*Task brief*. Copy out all of the data that follows, exactly as it appears.

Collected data
---*---

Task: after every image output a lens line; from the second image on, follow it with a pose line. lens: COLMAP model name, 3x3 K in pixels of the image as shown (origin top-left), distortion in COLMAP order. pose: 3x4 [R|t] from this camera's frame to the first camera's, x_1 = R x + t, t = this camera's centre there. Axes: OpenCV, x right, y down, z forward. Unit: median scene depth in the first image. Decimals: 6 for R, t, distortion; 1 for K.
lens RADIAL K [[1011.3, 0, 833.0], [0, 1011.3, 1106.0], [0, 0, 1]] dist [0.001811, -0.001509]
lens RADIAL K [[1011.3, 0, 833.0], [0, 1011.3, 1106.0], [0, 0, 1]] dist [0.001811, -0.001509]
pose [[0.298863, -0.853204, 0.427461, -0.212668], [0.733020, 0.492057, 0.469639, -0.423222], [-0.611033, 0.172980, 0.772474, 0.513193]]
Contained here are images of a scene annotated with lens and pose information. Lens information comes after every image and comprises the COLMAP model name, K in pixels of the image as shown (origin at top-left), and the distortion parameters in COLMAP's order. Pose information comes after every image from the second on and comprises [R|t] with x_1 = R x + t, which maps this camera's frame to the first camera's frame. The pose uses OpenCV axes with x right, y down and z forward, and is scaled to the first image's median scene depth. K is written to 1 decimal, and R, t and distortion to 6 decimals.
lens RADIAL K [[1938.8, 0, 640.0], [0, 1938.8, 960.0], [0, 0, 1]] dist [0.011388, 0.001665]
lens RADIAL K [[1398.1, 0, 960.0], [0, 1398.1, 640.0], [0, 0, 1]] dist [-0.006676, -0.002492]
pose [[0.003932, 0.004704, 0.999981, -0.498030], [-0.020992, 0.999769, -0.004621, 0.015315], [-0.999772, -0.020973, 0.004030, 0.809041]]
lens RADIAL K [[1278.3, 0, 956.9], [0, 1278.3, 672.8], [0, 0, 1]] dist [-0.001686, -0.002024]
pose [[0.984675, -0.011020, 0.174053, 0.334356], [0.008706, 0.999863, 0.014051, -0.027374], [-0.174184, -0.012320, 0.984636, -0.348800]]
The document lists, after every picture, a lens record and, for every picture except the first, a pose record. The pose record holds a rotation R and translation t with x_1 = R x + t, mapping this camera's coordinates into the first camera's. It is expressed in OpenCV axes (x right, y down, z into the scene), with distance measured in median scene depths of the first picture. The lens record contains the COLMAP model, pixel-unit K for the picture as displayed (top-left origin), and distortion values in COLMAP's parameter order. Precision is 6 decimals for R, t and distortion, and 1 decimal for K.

---*---

*Exercise result*.
Task: after every image output a lens line; from the second image on, follow it with a pose line. lens: COLMAP model name, 3x3 K in pixels of the image as shown (origin top-left), distortion in COLMAP order. pose: 3x4 [R|t] from this camera's frame to the first camera's, x_1 = R x + t, t = this camera's centre there. Axes: OpenCV, x right, y down, z forward. Unit: median scene depth in the first image. Decimals: 6 for R, t, distortion; 1 for K.
lens RADIAL K [[1011.3, 0, 833.0], [0, 1011.3, 1106.0], [0, 0, 1]] dist [0.001811, -0.001509]
lens RADIAL K [[1011.3, 0, 833.0], [0, 1011.3, 1106.0], [0, 0, 1]] dist [0.001811, -0.001509]
pose [[0.298863, -0.853204, 0.427461, -0.212668], [0.733020, 0.492057, 0.469639, -0.423222], [-0.611033, 0.172980, 0.772474, 0.513193]]
Contained here are images of a scene annotated with lens and pose information. Lens information comes after every image and comprises the COLMAP model name, K in pixels of the image as shown (origin at top-left), and the distortion parameters in COLMAP's order. Pose information comes after every image from the second on and comprises [R|t] with x_1 = R x + t, which maps this camera's frame to the first camera's frame. The pose uses OpenCV axes with x right, y down and z forward, and is scaled to the first image's median scene depth. K is written to 1 decimal, and R, t and distortion to 6 decimals.
lens RADIAL K [[1938.8, 0, 640.0], [0, 1938.8, 960.0], [0, 0, 1]] dist [0.011388, 0.001665]
lens RADIAL K [[1398.1, 0, 960.0], [0, 1398.1, 640.0], [0, 0, 1]] dist [-0.006676, -0.002492]
pose [[0.003932, 0.004704, 0.999981, -0.498030], [-0.020992, 0.999769, -0.004621, 0.015315], [-0.999772, -0.020973, 0.004030, 0.809041]]
lens RADIAL K [[1278.3, 0, 956.9], [0, 1278.3, 672.8], [0, 0, 1]] dist [-0.001686, -0.002024]
pose [[0.984675, -0.011020, 0.174053, 0.334356], [0.008706, 0.999863, 0.014051, -0.027374], [-0.174184, -0.012320, 0.984636, -0.348800]]
The document lists, after every picture, a lens record and, for every picture except the first, a pose record. The pose record holds a rotation R and translation t with x_1 = R x + t, mapping this camera's coordinates into the first camera's. It is expressed in OpenCV axes (x right, y down, z into the scene), with distance measured in median scene depths of the first picture. The lens record contains the COLMAP model, pixel-unit K for the picture as displayed (top-left origin), and distortion values in COLMAP's parameter order. Precision is 6 decimals for R, t and distortion, and 1 decimal for K.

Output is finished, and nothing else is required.